The mushrooms, produced by Monaghan Mushrooms in Tyholland, County Monaghan, and retailed by Marks & Spencer, have been enhanced with Vitamin D2 by a new process. Marks & Spencer says it is the only retailer in the United Kingdom to offer Vitamin D-boosted mushrooms, and that it has sold a whopping 500,000 packs of them. According to the retailer, almost 50 percent of growth in its mushroom category has come from Vitamin D mushrooms alone since their launch in late 2014.
Geoff Taylor, product manager at Monaghan Mushrooms, said, “We’ve known for a long time that mushrooms are a food for the future; they’re low in calories yet rich in potassium, B vitamins and folate.
“Knowing that a lack of vitamin D in the UK is a major health issue, we started working toward developing a vitamin D mushroom. New research shows that in the UK we don’t get enough vitamin D from sunlight alone, meaning dietary vitamin D is absolutely needed.
“The longer mushrooms are out in the sunlight the more vitamin D they contain; however they don’t need sunlight to grow. Our mushrooms are grown inside houses where they are exposed to a high-wattage light for a few seconds. The bulb, which contains wavelengths of light including (ultraviolet), acts like the sun and through a natural process the mushrooms make vitamin D, just like wild outdoor-grown mushrooms.
“We are delighted that we have now sold half a million packs in just a year and a half. To give you an idea of how many mushrooms that is, if we laid out all the packs end-to-end they’d reach from Central London to Brighton with 15 miles left over.
“Customers have reacted very positively to Vitamin D mushrooms and we look forward to continuing this partnership with (Marks & Spencer).”
According to the U.S. National Institutes of Health, the deficiency isn’t limited to the United Kingdom. A large part of the population in the United States also suffers from it.
“Mounting evidence suggests that vitamin D deficiency could be linked to several chronic diseases, including cardiovascular disease and cancer,” the institute states.
The institute conducted a study to examine the prevalence of vitamin D deficiency.

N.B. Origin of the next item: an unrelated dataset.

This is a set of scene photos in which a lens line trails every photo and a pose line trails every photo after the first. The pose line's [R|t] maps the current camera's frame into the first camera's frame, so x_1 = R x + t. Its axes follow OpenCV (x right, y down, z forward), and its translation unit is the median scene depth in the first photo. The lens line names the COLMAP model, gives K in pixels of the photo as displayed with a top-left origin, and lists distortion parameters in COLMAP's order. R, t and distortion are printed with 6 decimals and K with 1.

“The overall prevalence rate of vitamin D deficiency was 41.6 percent, with the highest rate seen in blacks at 82.1 percent, followed by Hispanics at 69.2 percent,” the study concluded. “Vitamin D deficiency was significantly more common among those who had no college education, were obese, with a poor health status, hypertension, low high-density lipoprotein cholesterol level, or not consuming milk daily. In summary, vitamin D deficiency was common in the U.S. population, especially among blacks and Hispanics. Given that vitamin D deficiency is linked to some of the important risk factors of leading causes of death in the United States, it is important that health professionals are aware of this connection and offer dietary and other intervention strategies to correct vitamin D deficiency, especially in minority groups.”

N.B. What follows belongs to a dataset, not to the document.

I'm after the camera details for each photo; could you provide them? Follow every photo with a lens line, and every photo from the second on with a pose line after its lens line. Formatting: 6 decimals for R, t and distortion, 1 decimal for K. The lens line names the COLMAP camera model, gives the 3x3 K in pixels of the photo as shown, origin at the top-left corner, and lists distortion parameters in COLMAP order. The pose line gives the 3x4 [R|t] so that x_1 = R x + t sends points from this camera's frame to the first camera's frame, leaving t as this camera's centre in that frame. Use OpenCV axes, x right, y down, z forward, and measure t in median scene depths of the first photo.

Helen Seward, Marks & Spencer company nutritionist, said, “Vitamin D mushrooms taste just like regular brown mushrooms, but come with added benefits.
“We know from UK dietary surveys that vitamin D levels are low across most of the population – this bone-healthy vitamin has long been associated with a number of other conditions such as heart health, diabetes and cognitive function.
“Just three Vitamin D mushrooms provide your daily amount of vitamin D, which would be the same as one whole fillet of salmon or five bowls of fortified breakfast cereal.”